TASK DETAILS.
The response must contain every line from the records below that has "casa".

DATA PROVIDED.
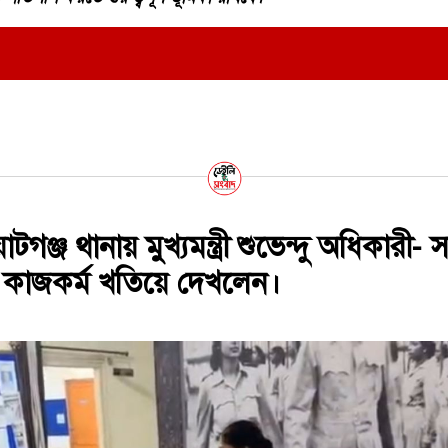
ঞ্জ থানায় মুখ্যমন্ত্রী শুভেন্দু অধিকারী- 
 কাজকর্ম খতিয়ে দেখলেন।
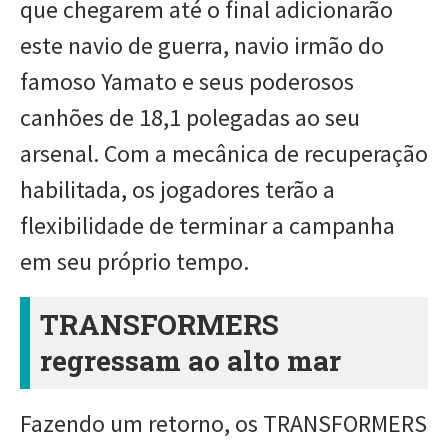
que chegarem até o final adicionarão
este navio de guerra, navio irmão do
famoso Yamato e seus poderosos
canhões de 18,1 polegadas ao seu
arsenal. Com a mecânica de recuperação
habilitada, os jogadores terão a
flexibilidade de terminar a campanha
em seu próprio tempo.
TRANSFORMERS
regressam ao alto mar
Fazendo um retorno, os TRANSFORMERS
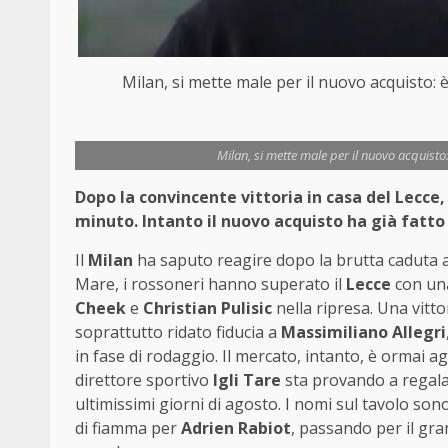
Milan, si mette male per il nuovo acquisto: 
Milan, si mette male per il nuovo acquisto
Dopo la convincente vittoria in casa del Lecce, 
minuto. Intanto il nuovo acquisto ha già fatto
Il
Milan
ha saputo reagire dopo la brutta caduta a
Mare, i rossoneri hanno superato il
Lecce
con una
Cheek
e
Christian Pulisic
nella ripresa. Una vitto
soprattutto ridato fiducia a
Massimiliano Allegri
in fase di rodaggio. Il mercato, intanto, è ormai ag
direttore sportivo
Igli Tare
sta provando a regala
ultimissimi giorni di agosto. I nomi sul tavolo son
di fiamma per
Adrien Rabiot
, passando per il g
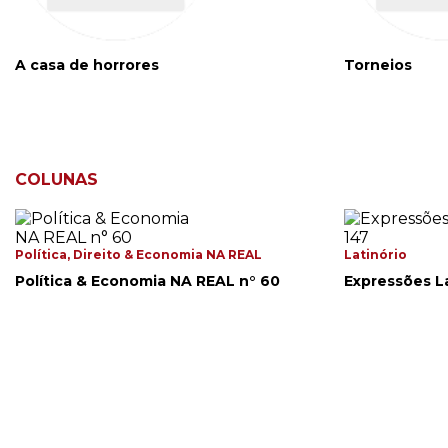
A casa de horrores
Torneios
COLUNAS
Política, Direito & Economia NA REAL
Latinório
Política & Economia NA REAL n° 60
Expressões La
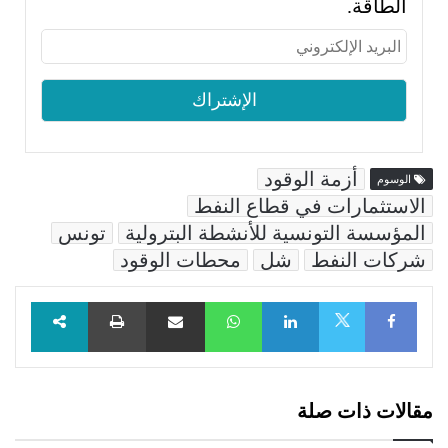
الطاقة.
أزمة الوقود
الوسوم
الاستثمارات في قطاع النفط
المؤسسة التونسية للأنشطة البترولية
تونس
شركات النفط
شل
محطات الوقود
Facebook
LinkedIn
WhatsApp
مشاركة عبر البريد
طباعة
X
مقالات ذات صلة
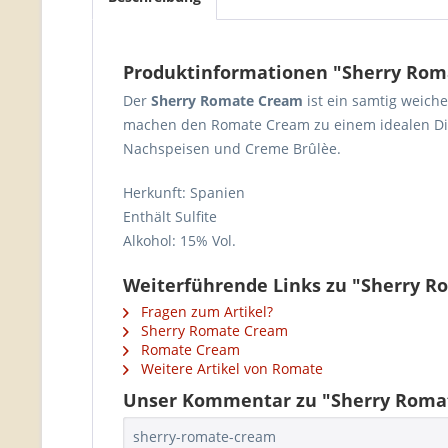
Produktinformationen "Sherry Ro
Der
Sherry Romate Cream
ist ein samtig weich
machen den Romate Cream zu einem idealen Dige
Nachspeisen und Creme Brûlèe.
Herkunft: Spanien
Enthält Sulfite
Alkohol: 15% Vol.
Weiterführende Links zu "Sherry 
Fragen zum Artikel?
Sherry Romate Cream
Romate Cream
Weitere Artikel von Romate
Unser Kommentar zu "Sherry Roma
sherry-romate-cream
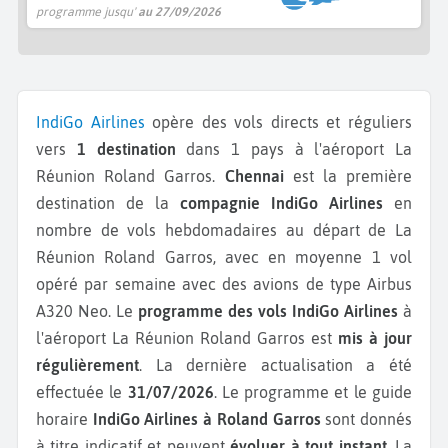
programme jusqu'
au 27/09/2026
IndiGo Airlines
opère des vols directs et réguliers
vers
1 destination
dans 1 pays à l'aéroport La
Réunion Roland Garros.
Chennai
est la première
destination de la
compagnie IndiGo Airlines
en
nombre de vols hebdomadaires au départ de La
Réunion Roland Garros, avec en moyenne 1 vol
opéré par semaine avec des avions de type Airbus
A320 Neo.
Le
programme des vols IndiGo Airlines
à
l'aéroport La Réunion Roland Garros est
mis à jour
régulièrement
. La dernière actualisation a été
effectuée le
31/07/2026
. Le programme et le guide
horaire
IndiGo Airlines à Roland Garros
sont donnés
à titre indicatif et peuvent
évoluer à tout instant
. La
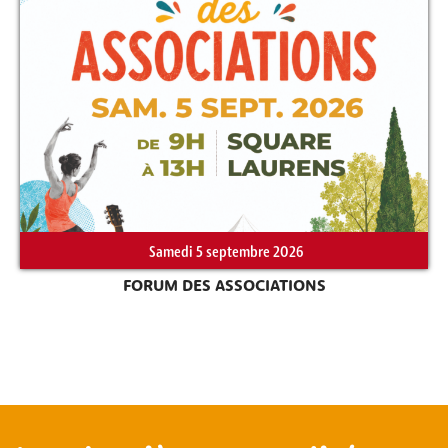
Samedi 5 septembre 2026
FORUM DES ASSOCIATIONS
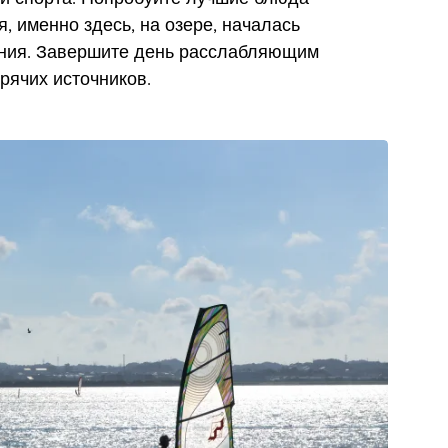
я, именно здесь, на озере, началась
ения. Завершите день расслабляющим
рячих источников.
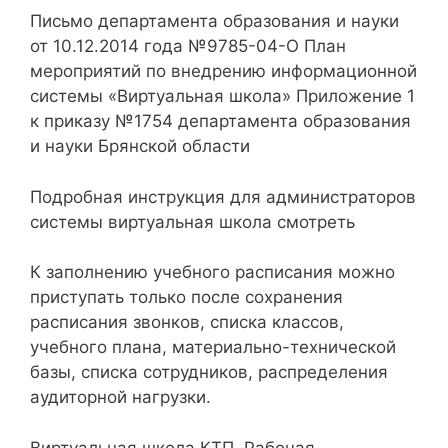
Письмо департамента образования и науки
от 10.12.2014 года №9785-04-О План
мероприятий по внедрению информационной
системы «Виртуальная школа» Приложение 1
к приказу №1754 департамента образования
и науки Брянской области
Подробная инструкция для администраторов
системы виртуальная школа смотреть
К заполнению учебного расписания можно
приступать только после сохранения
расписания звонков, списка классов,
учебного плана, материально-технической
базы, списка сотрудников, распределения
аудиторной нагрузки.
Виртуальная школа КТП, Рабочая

--

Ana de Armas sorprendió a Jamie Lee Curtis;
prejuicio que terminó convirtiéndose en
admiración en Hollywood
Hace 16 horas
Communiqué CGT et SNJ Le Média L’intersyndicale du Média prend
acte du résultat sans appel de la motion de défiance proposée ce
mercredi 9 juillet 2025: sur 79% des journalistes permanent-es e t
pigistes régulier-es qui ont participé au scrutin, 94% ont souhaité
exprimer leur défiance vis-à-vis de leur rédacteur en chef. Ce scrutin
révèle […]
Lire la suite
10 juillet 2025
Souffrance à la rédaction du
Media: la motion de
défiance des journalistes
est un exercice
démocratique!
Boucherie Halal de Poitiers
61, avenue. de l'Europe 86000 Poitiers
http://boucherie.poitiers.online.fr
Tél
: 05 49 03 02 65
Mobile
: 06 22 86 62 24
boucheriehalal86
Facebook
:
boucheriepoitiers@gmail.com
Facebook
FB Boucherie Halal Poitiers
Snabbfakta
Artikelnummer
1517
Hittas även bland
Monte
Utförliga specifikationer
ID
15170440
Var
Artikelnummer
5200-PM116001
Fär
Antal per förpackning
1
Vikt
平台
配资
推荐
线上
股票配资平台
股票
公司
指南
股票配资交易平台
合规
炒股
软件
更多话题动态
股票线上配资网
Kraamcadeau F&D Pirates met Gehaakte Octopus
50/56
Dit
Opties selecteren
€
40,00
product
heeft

TASK SOLUTION.
Dopo la convincente vittoria in casa del Lecce, 
A casa de horrores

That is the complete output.